Поднявшись в гостевую комнату, Сидней взвалил на плечо свернутый ковер, представляя себе, что тот весит больше, чем на самом деле – словно в нем спрятан труп Алисии. Выйдя через заднюю дверь, он положил ковер на заднее сиденье машины. Сидней отметил, что даже пустой ковер был не так уж легок, а с телом внутри он едва ли смог его нести. Нужно будет запомнить это для следующей книги. Сидней оглянулся по сторонам. Никого. Никого, если не считать нескольких чирикающих птичек. Окна миссис Лилибэнкс были темными. Он тронулся с места. Лес, который он выбрал, находился в десяти километрах отсюда. Свернув с фрамлингемской дороги, Сидней поехал другой, очень прямой, обсаженной по обеим сторонам высокими деревьями, сразу за которыми начинался лес. Ни одна машина не обогнала его, и лишь навстречу попался один грузовик. Наконец Сидней остановился опушке с левой стороны дороги.
Вытащив вилы, он шагнул в лес. Пройдя метров пятьдесят, нашел крохотную лужайку, на которой не было ни единого дерева, лишь редкая трава. Он начал копать от самого ее края. Это оказалось очень медленным и трудным занятием, даже несмотря на то, что почва была мягкой, и Сидней пожалел, что не захватил с собой лопату.

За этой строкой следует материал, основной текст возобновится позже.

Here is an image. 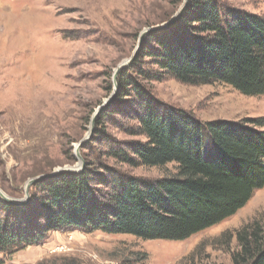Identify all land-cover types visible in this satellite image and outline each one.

С большим удовольствием он бы сложил свернутый ковер пополам и слегка присыпал бы его землей, но он заставил себя выкопать длинную яму, словно ему нужно было скрыть в ней настоящее тело. Яма получилась больше метра глубиной. Когда мимо проходила какая-нибудь машина, – их было всего три – Сидней не видел ни одной сквозь густую листву, слышал только шум мотора. Из этого он заключил, что никто не сможет увидеть и его самого. Выкопав могилу почти нужной глубины, он вернулся к машине за ковром. Солнце уже осветило верхушки деревьев, стало немного светлее. Едва он снова взвалил ковер на плечо и закрыл дверцу, мимо промчался большой зеленый грузовик и на такой скорости, что ветер от него слегка растрепал волосы Сиднея. Отыскав свою лужайку, Сидней положил ковер на траву и снова с тем же упорством принялся углублять яму, пока она не стала еще сантиметров на пятнадцать глубже по всей длине. Ему никак не удавалось справиться с толстыми корнями, которые попадались внизу. В конце концов он спрыгнул в яму и притоптал их ногами. Когда Сидней скатил ковер в яму, то почувствовал такую усталость в руках, что ему почти поверилось, что в ковре было на самом деле что-то завернуто, настолько тот был тяжелым. Если бы внутри было запрятано тело, подумалось ему, страх прибавил бы мне сил. Вилами он забросал яму землей и теперь, как настоящий преступник, почувствовал себя в безопасности: тело было надежно захоронено. Он немного притоптал землю и вилами уничтожил следы своих ботинок вокруг.
Вернулся к машине и внимательно поглядел назад, в направлении «могилы», ничего не бросалось в глаза. Окурок единственной выкуренной сигареты разорвал и развеял по ветру. Какие еще следы он мог оставить? Примятая трава? Но тут понадобился бы этакий супер Шерлок Холмс, чтобы увидеть это после первого же самого слабого дождя, и уж совершенно гениальная интуиция могла связать примятую траву с Сиднеем Бартлеби. Да, это был ковер, и Эббот, возможно, запомнил, что продал ковер ему; да и друзья могли узнать ковер, но ведь, в конце концов, внутри ковра не было ничего. И Сидней завел мотор. Яркие пятнистые тени от листвы раскрасили дорогу. День обещал быть ясным.